Government hopes for a shale-gas revolution have suffered a serious setback after Lancashire councillors unexpectedly rejected plans for the UK’s first fracking site – defying clear advice from their legal and planning advisors to wave them through.
The proposed project in Little Plumpton, near Preston, was turned down due to concerns over an “unacceptable noise impact” and the “adverse urbanising effect on the landscape”, Lancashire County Council said.
Cuadrilla, the company behind the unsuccessful application, said it would probably appeal the shock decision in what was widely seen as a “test case” for how willing local councillors would be to turn down fracking proposals.
The councillors’ own planning committee, whose recommendations they would typically be expected to follow, advised them to pass the application. Their legal advisors had also warned that there were insufficient grounds for rejection – which they said could open them up to a costly legal appeal.

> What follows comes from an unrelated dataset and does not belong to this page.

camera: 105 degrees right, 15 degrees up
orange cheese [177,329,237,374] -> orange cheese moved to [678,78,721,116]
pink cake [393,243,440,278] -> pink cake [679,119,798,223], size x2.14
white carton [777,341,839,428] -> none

Yet despite this, the motion to reject the application was carried by nine votes to three, with two abstentions.
“The decision to reject the planning decision has come as a big surprise today,” said John Williams, of the Poyry Management engineering consultant.
“This decision is a serious setback for shale gas in the UK and many must be wondering if it can ever reach production phase.”
Jim Watson, professor of energy policy at the University of Sussex, said: “This decision will make developers wary because the second rejection was made against the advice of officers – and despite a lack of objections from regulators such as the Environment Agency.”
And Daisy Sands, a campaigner with Greenpeace UK, said: “This decision is a Waterloo for the fracking industry and a triumph for local democracy… It sends a powerful signal to other councils that the fracking juggernaut can indeed be stopped.”
The decision follows chaotic scenes at Preston County Hall last week when a motion to block the proposal was defeated, following legal warnings that there were no grounds to prevent the project going ahead.
But after seeking additional legal advice over the weekend, the councillors decided that they did have grounds for dismissing the application and were able to defeat the proposal during the morning of 29 June.
A spokesman for Cuadrilla, which is part-owned by British-Gas owner Centrica, said it was “surprised and disappointed by the decision”.
The company is expected to appeal the vote – in a case that could potentially be decided on by Communities and Local Government Secretary Greg Clark, who has the power to “call in” the appeal if he deems it to be of national significance.
Cuadrilla is also expected to appeal last week’s decision to oppose a separate fracking application in the same area.
Although the rejection has dealt the industry a serious blow, campaigners and advocates agree that it is by no means fatal.
The Government is due to hand out dozens of shale gas licences later this year, which is likely to result in numerous planning applications.
“This is just one adverse planning decision… Other exploration companies have already stated they will be putting in their own applications very shortly,” said Ken Cronin, of the UKOOG fracking industry body.
Dr Adam Marshall, of the British Chambers of Commerce, added: “This decision is perverse, short-sighted and timid. Fracking must be part of the solution to the UK’s energy crunch and could also provide a real fillip to our economy.”